Headlights
by Spike Ties
Nothing could end well for us.
We’d just been a bunch of wide-eyed kids hanging out in the backroom; twenty minutes later we were in the shooting gallery a few blocks from the school. Six years and forty minutes later, a part of each and every single one of us had been buried, locked up, or shot. It wasn’t hard. It started with a sip, and then a drink. Then we started reaching for the needles; just a few lines later we were on the streets, homeless and out of work.
Your parents always tell you not to, your teachers and your straight-laced friends, too. We heard every single word they said- and we were scared. They didn’t seem pompous. No, they actually made perfect sense. Destroying yourself from the inside out, skipping classes, failing high school: these were all the things we weren’t supposed to do. That wasn’t the hard part. The hard part was the stress of homework- English, history, science, math- looking for colleges, playing an instrument, being on a sports team. That was what made us scared to live. It made us long for that special spit-second before you woke up in the morning. You know, that gray haze where you had no idea who you were, or what soul-crushing responsibilities you had.
After all of that, you wonder if anything you did was for pleasure anymore, or if was all just a meaningless grind.
Imagine all of that going away. Imagine finding something in the world that made everything else worth it. It sounds fake, I know; drugs sure seemed like science fiction to me too. After all the stuff we did, the least any of us could’ve asked for were just a few minutes out of the day to forget. Right? Minutes stretched to hours and hours to long nights sweating bullets. We were complacent and pacified, but happy.
The last we saw each other was at senior prom. Our “wide eyes” were half shut, baked out of our minds; strobe lights and ambient music flooded the gymnasium with multicolored glare and indistinct sound. We stumbled, bumping into the punch bowl, everyone’s faces warped and twisted- everyone’s but our own. We were crystal clear. We had been dead for so long; then we were electric.

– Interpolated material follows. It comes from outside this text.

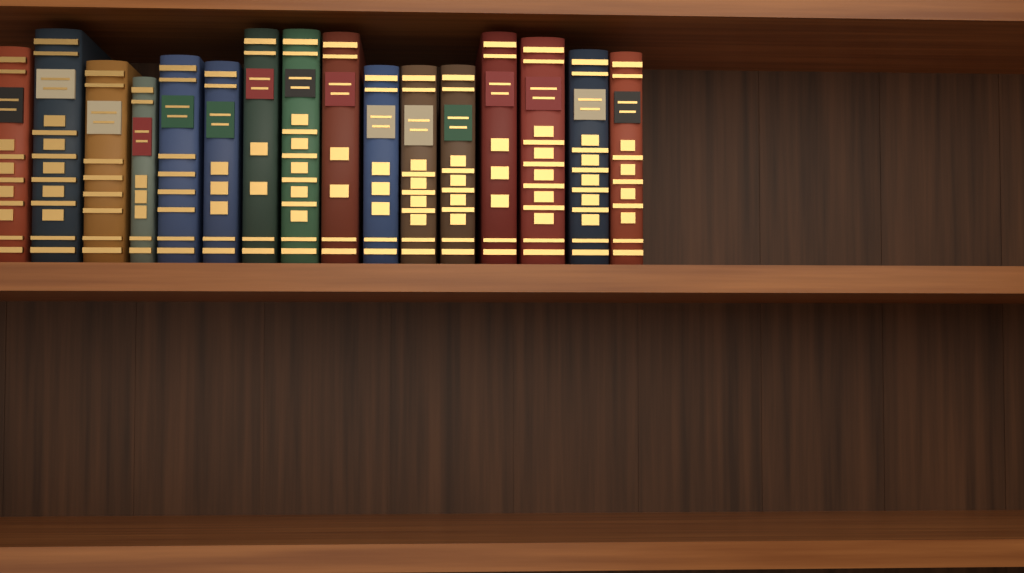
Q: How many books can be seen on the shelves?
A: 16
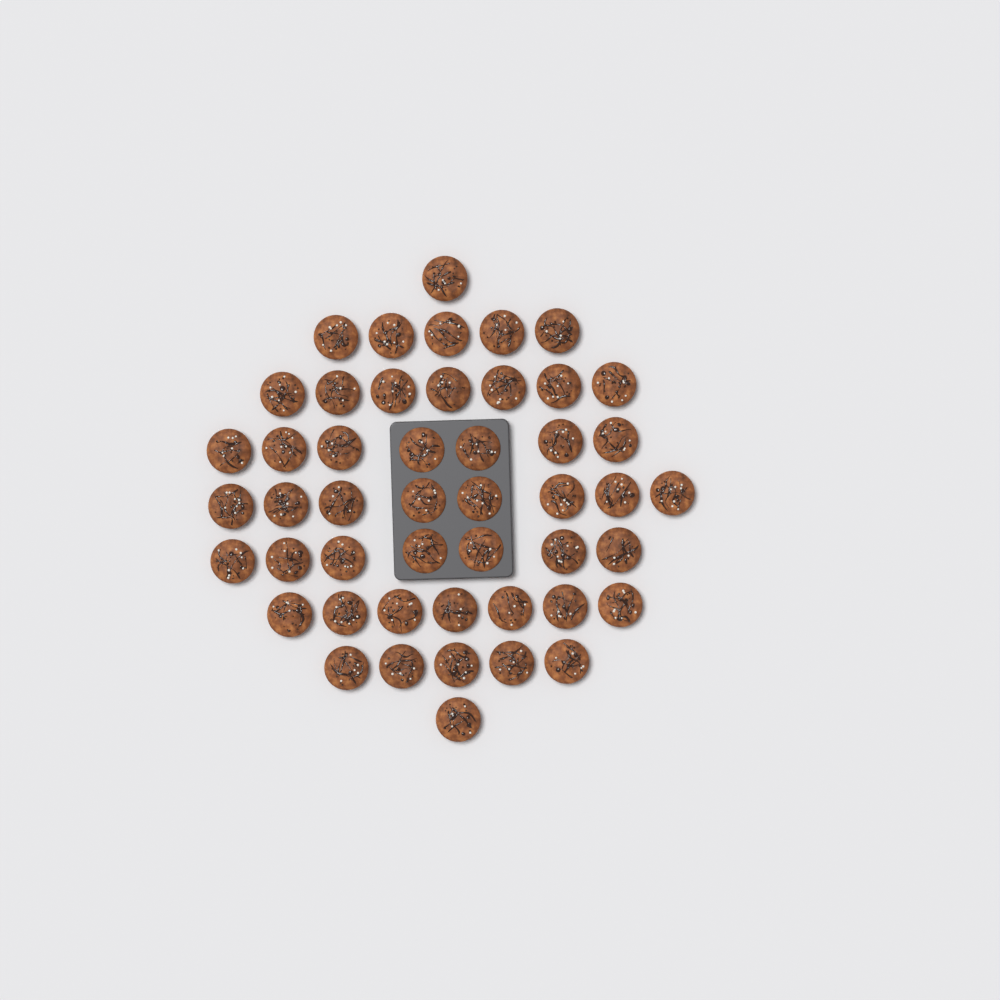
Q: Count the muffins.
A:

I know that three of us overdosed in a youth hostile a month later. One became an escort and two others were in prison. Another missing. My best friend shot over a kilo of coke. It was red on white. I couldn’t even use it; the alabaster powder vampired whatever dribbled, dribbled, dribbled from the gory gash I heard the coroner describe as: “a punctured thorax.” I ran and ran, red, white, and blue lights flashing over my shoulders. The crunchy gravel under my blistered feet turned into icy, frost-covered, metal. My head turned on instinct; the haunting repeat of a locomotive engine; the steam whistle’s murmuring drone; headlights.
“Headlights” takes us down the tracks of drug addiction, excuses offered, life flashes lined in escapism from being overwhelmed in despair’s destiny. The story is a compelling, realistic set of snapshot moments and lives evaporating in doom before our eyes. There are many brilliant philosophical and tragic lines of thought marbled into this cut of excellent writing. Bravo.
I did wish to point out that much like the previous story about rape, the mention of the train connection seems to me to be an add on moment to make this story fit the contest.
Wow. Another intense, powerful entry. The voice is so intimate, it really sets the tone and says so much in such few words.
“Don’t cry
Don’t raise your eye
It’s only teenage wasteland”
(The Who)
Talented writing made this flash a go for me. The ending made sense in the way the story started, almost expected. “Red on White” is wonderfully creative.
Wow my nerves are all bundled on this trippy story. One could hope it isn’t true, but many times it is. The track lines in this entry is well described and scary. Excellent imagery.
Stunning piece. The writer captures the rhythm of the train…in sync with the development of the story. A sometimes straight on a track of devastation. A relevant topic of youth that falls between the cracks when school systems fail, parents fail and society has no fit for the frailties of growing up. In the end could YOU even see the train coming?
Superbly written, gritty, and all too real
Well done indeed!
This is a deep piece in many ways. The language itself is natural and raw, intimate and matter-of-fact. The confessional style keeps the reader’s interest and informs us of a world some know, many don’t, and others choose to forget. It serves as both a warning and an invitation to know more, to help others in this situation. In 500 words, the author has accomplished many things.
The train theme is introduced with the headlights signaling fate, danger…and the train wreck that this life can become, literally and figuratively, if continuing in this direction. But the wreck was averted (?), since the author lived to tell about it…In my view, one of the finalists…
I wish to tell the author of this story that I had them as my 8th place pick and only because the train connection seemed added on as the flash at the end. This story otherwise had as much quality as my number 3-5 picks. Thank you for sharing your writing with us. If I had been the deciding judge I would have sent my first 8 choices to the finals without reservation. This piece belonged in the finals.